While the search engine might show a screenshot taken from the first frame, center frame or last frame of the video to help people decide which video might best meet their query, that thumbnail might not be very representative of the actual content of the video itself either.
All of those ignore the actual content of the video itself. What if a search engine could use the actual audio and visual content of the video to decide what search terms it might be relevant for?
It might be easier to get an idea of what the video is about if the search engine created an index from videos that would store keyword association scores between frames of a number of videos and keywords associated with those frames.
Those frames might be associated with keywords based upon what’s contained within images or audio on each video. Google may also choose to use images from those frames as thumbnails show in search results instead of just choosing the first, middle, or last frame of the videos.
A patent application published by Google this past week describes how the search engine might improve the indexing of videos by identifing and indexing both images and audio clips associated with specific keywords in videos. The patent filing is:
Relevance-Based Image Selection
Invented by Gal Chechik and Samy Bengio
Assigned to Google
US Patent Application 20110047163
Published February 24, 2011
Filed: August 24, 2009
A system, computer readable storage medium, and computer-implemented method presents video search results responsive to a user keyword query. The video hosting system uses a machine learning process to learn a feature-keyword model associating features of media content from a labeled training dataset with keywords descriptive of their content.
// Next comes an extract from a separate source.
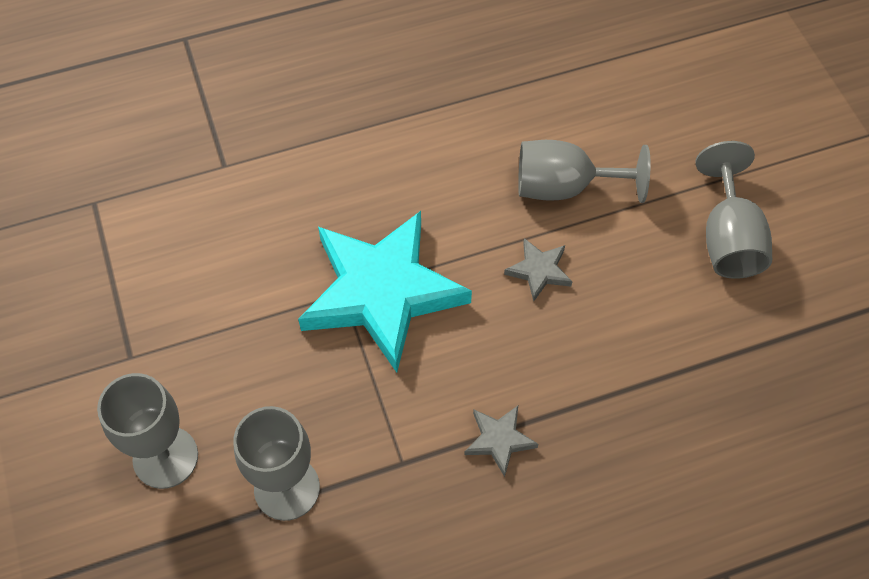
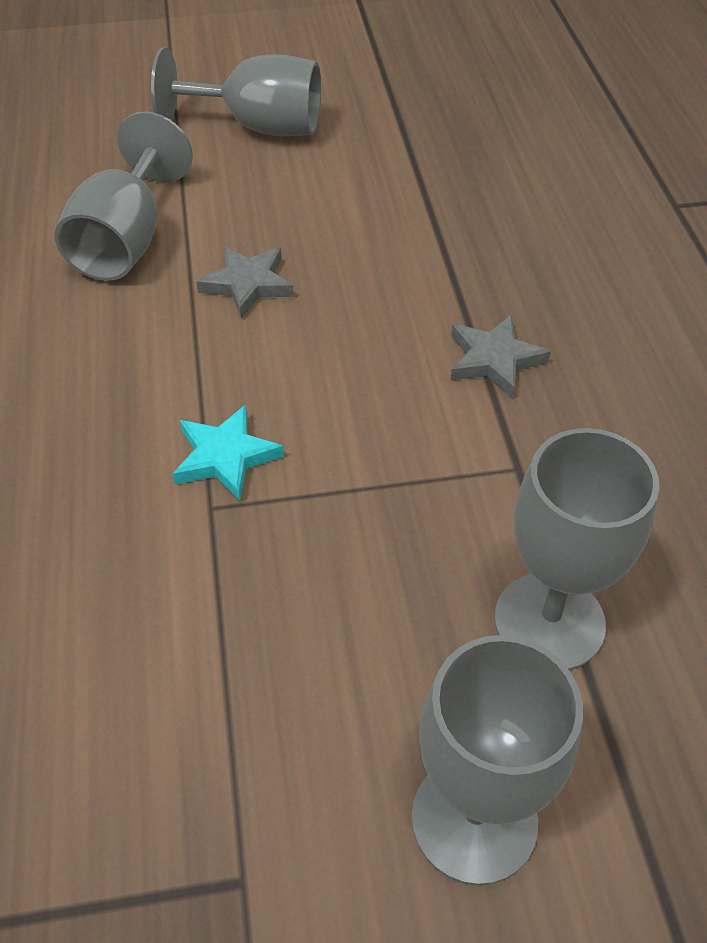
camera: 80 degrees left, 10 degrees down
turquoise star [298,211,472,373] -> turquoise star [173,405,284,501], size x0.40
The system uses the learned model to provide video search results relevant to a keyword query based on features found in the videos. Furthermore, the system determines and presents one or more thumbnail images representative of the video using the learned model.
A number of whitepapers from Google authors also provide some hints at the possible future of video indexing:
- Large Scale Online Learning of Image Similarity through Ranking
- Sound Ranking Using Auditory Sparse-Code Representations
- Large Scale Content-Based Audio Retrieval from Text Queries
- Large Scale Image Annotation: Learning to Rank with Joint Word-Image Embeddings (pdf)
- Discriminative Tag Learning on YouTube Videos with Latent Sub-tags
The system described in the patent relies upon a video annotation index to help searchers find videos, or parts of videos that may be relevant to their queries.
For example, a video that contains a clip or image of a dolphin swimming in the ocean might have that part of the video labeled with keywords such as “dolphin,” “swimming,” “ocean,” and so on.
There are a number of methods mentioned in the patent that might be used to help rank a part of a video for a particular query.
Click-through data may help to determine whether a keyword is appropriate for a particular video. If the same thumbnail image from a video gets chosen on a search for a particular query by a number of searchers, that may indicate a positive association between the query terms and the video.
A similarity search between images and audio from a video, and a labeled training dataset, which contains stock images and audio clips which have meta data associated with them can help to identify the unlabeled images and audio from the video. An example of Google using similarity searches can be found in the Google Similar Images search.
The patent filing and the whitepapers provide a much deeper look at the technology behind the similarity searches that could be used to associate images and audio from videos with labels that could be used to match up with keywords.
It’s possible that the metadata associated with a video, such as title and description may continue to be used by the search engine, but additional data from the content of a video itself can improve the results of a video search considerably.
And it might make it easier to find Google’s executive chef on YouTube when he’s featured in a Google Video.